Today (Friday, August 22) marks exactly a year since the Hythe Ferry was “temporarily suspended” due to damage to the pontoon, with Red Funnel promising prompt repairs and a swift return to service.
Twelve months on, the ferry sits idle, and the issue has become a saga of delay, confusion and dwindling public confidence. Since it was bought by Red Funnel in September 2023, the ferry has been out of service longer than it has been running.
A crowdfunding appeal launched by Hythe Ferry subsidiary of the cross-Solent operator raised just 2 per cent of the £250,000 target for pontoon repairs, and became a public relations disaster after people started asking why a multi-million-pound company was holding out a begging bowl to the public. Red Funnel itself pledged no clear financial commitment. Williams Shipping then stepped in to carry out work free of charge, a goodwill gesture that only highlighted the absence of the much-needed investment by the company’s owners.
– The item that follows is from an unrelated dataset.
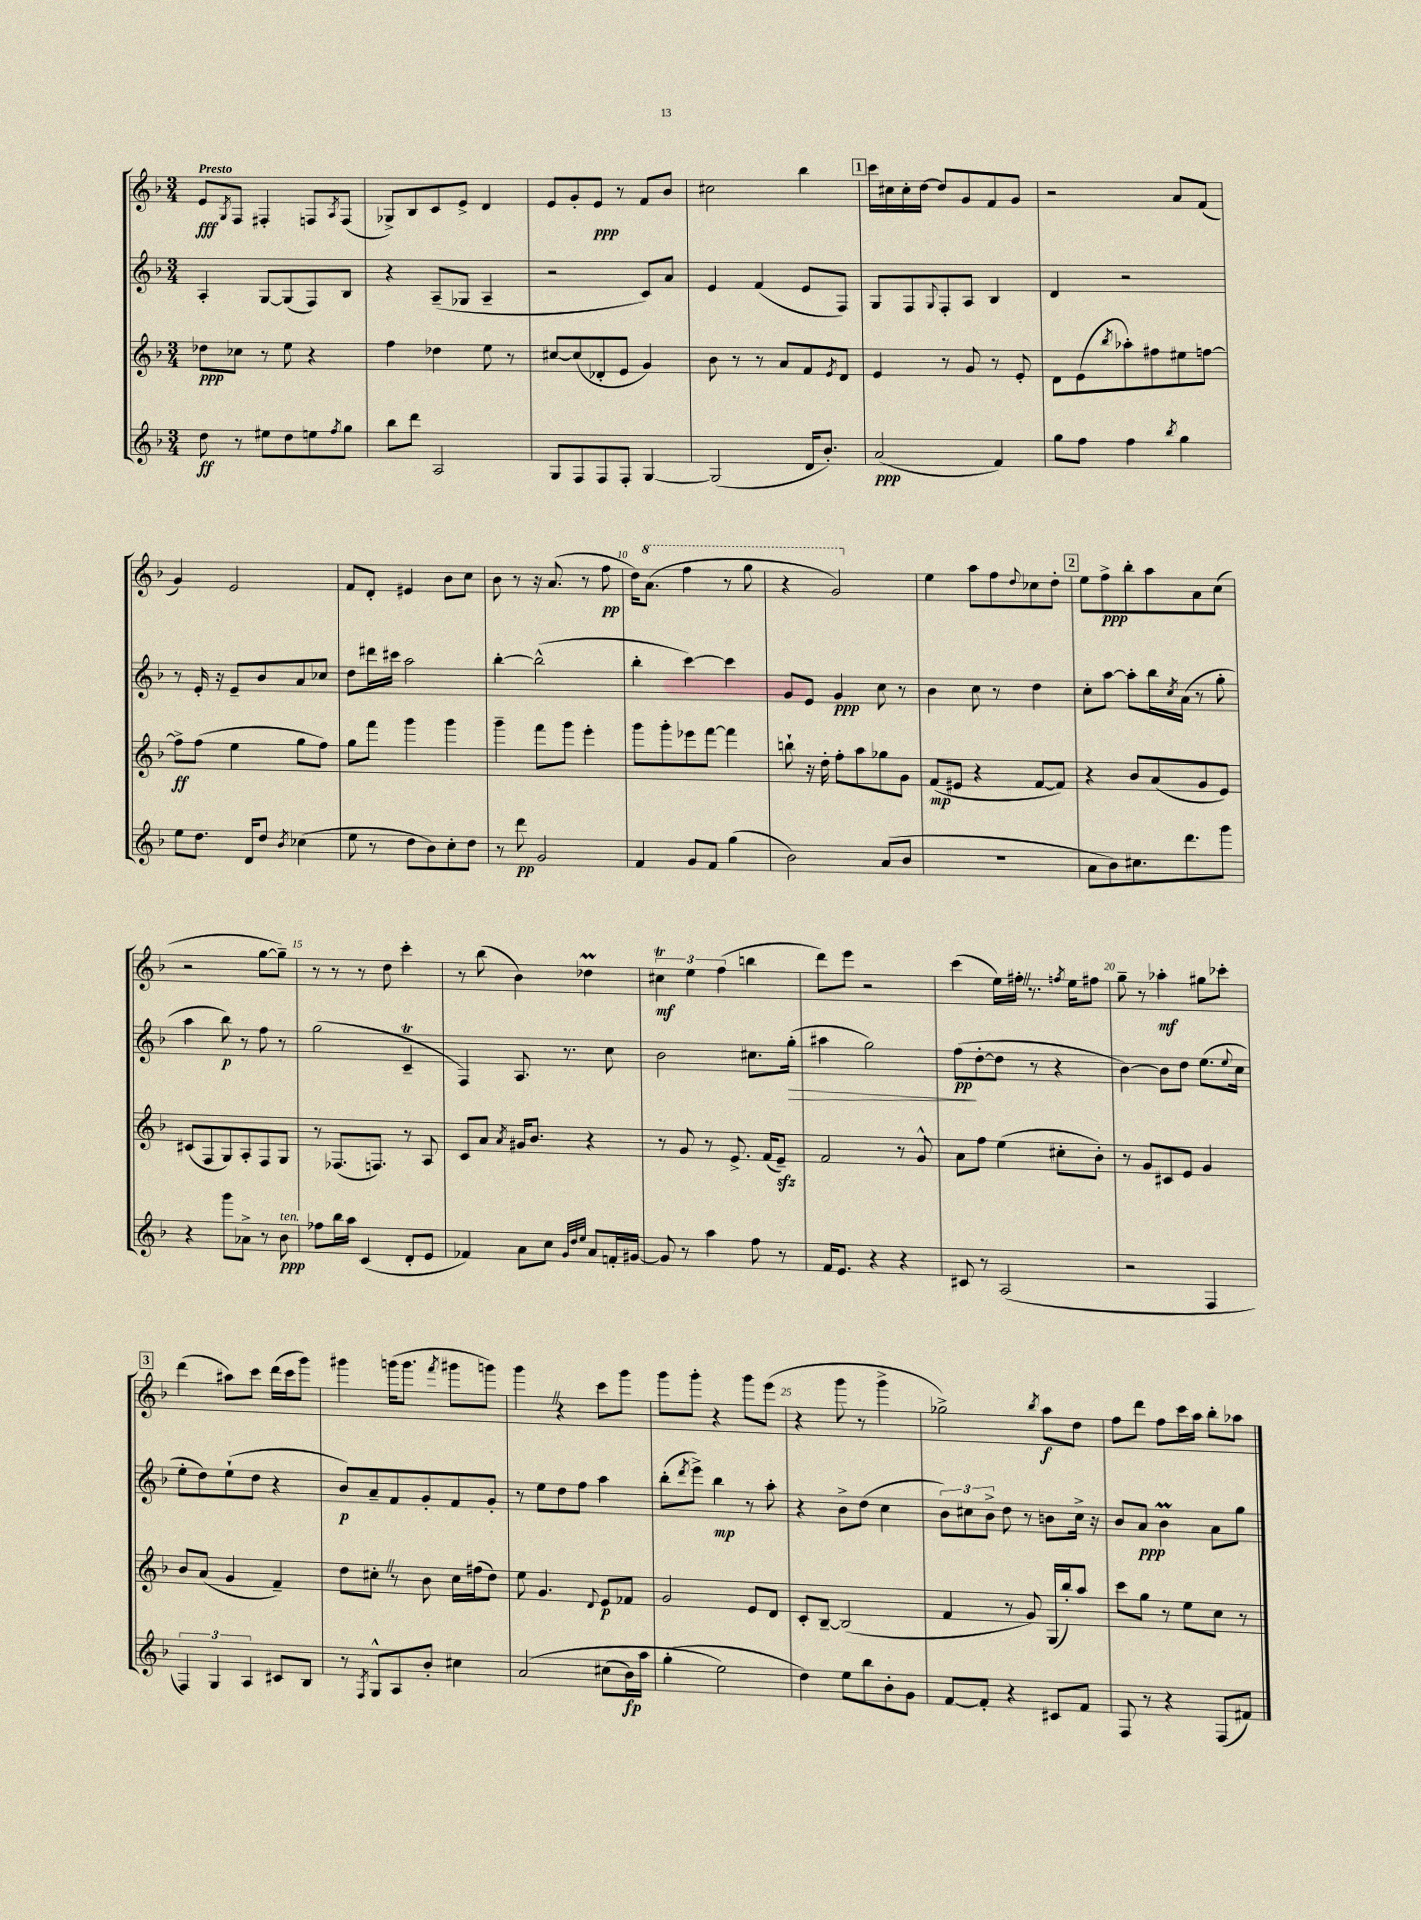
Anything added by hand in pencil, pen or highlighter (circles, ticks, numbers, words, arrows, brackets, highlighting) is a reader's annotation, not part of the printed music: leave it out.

Increasingly frustrated, Hythe & Dibden Parish Council asked whether the ferry would return to service by the end of August.
On July 17, Red Funnel’s CEO Fran Collins responded, outlining a three-phase plan, with phase 1, “lifting the walkway and securing the beam” already completed. Phase 2 would involve installing a temporary platform, which could not be used until Phase 3 was completed, which involved repairing the pontoon beneath it, to be carried out by a “local contractor.”
Yet this week, Hythe Ferry posted a website update claiming Phase 2 was “completed.” Strangely, they did not post the update on their Facebook page, where it might have caused embarrassment.
Ms Collins also said the “ambition to have the service operational by the end of summer” – a deadline which now looks very likely to be missed.
Meanwhile, the company has not filed its 2023 accounts, now 11 months late. For such a small subsidiary, such a delay is extraordinary. It begs the question: “What is being hidden?” The company used the controversial “one-day diddle” twice to extend the accounts by five months later, and five months later again.
For the residents and businesses, the loss of their ferry has meant longer commutes, lost tourism, and economic damage. With no clarity on whether Phase 3 has begun, no named contractor, and no confirmed return date for the ferry, that looks set to continue.
It may be hard to see what relevance this all has to the Isle of Wight, but as previously reported, Red Funnel’s own financial situation is dire. Its 2023 accounts showed £196 million in losses, £306 million in debt and auditors warning of “material uncertainty” over its future. Several potential buyers are known to have walked away, and its current suitor refuses even to talk to the Island’s elected representatives (see page 3). A critical end of September deadline now looms, when banks warned they may demand repayment of their loans in full – something Red Funnel has admitted publicly that it would be unable to do.
On this first anniversary of the Hythe Ferry suspension, Red Funnel owes the public some straight answers to serious questions. Is the company solvent? Can it safeguard the Island’s lifeline transport system? And what happens if no investment appears by September 30? The time for vague promises, failed commitments and accounting tricks is over. Yet Fran Collins and Red Funnel’s chairman, Stephen Ridgway, did not respond to questions put to them this week.
Almost 164 years after it was founded in September 1861, the company that once styled itself as the lifeline of the Solent now risks running aground on a tide of debt, delay, and distrust. Does its refusal, or inability to fund even modest repairs precede impending disaster. Without urgent answers and real investment, there are fears that Red Funnel may not survive to see its 165th year.